▶ _SELECTED TEXT_
⁂

Saturday, February 28, 2015

I feel pulled -- but I'm in the right place

Yikes! My ability to fall just this side of outright lying has been severely tested the last few days. Some of you who know my plans well are probably wondering how I can be posting while on a mission trip to Nicaragua. Well, I'm not. I am in Nashville. I didn't miss the plane but had decided to stay behind mainly because of lingering bronchitis. But I wanted to tell the students in person and all together, which meant that I had to wait for that opportunity and face awkward questions in the mean time. Sorry if I mislead anyone.

In a way, I was sad to pull off from the airport at 3:30 a.m. this morning after dropping off the travelers. It is the first time that there has been a big UCat trip or event that I have not been in the thick of it. (My very first trip was at this time my first year, leaving with a group of students for the Awakening retreat at Texas A&M. That had hilarious moments, including arriving at the airport with a student who had no form of identification whatsoever! Of course, all eventually ended well.) But I was also relieved. First, because the trip could go on without me. Caroline was the main organizer of this trip in any case, and the students are in great hands with her. I have to say that on that first trip I was also generously assisted by Mike LaLonde. Those were the days!

It has turned out that, as a pastor, I need to be here so I am thankful for the bronchitis and the support. I would have felt terribly guilty getting on a plane to leave town if I hadn't already decided to back out of the trip. God is so good.

⁂

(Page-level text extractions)
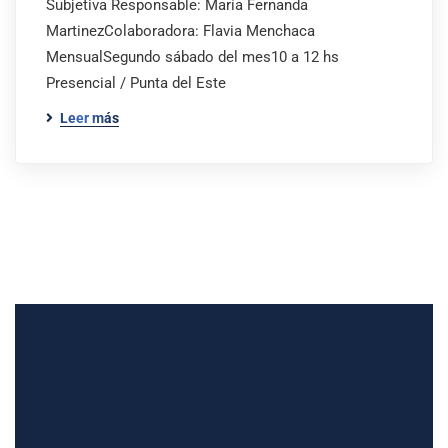
Subjetiva Responsable: María Fernanda
MartinezColaboradora: Flavia Menchaca
MensualSegundo sábado del mes10 a 12 hs
Presencial / Punta del Este
Leer más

⁂

▶ _ASSIGNMENT_
Reproduce the blog post in full, word for word.

▶ _OUTPUT FOR THIS TASK_
Saturday, February 28, 2015

I feel pulled -- but I'm in the right place

Yikes! My ability to fall just this side of outright lying has been severely tested the last few days. Some of you who know my plans well are probably wondering how I can be posting while on a mission trip to Nicaragua. Well, I'm not. I am in Nashville. I didn't miss the plane but had decided to stay behind mainly because of lingering bronchitis. But I wanted to tell the students in person and all together, which meant that I had to wait for that opportunity and face awkward questions in the mean time. Sorry if I mislead anyone.

In a way, I was sad to pull off from the airport at 3:30 a.m. this morning after dropping off the travelers. It is the first time that there has been a big UCat trip or event that I have not been in the thick of it. (My very first trip was at this time my first year, leaving with a group of students for the Awakening retreat at Texas A&M. That had hilarious moments, including arriving at the airport with a student who had no form of identification whatsoever! Of course, all eventually ended well.) But I was also relieved. First, because the trip could go on without me. Caroline was the main organizer of this trip in any case, and the students are in great hands with her. I have to say that on that first trip I was also generously assisted by Mike LaLonde. Those were the days!

It has turned out that, as a pastor, I need to be here so I am thankful for the bronchitis and the support. I would have felt terribly guilty getting on a plane to leave town if I hadn't already decided to back out of the trip. God is so good.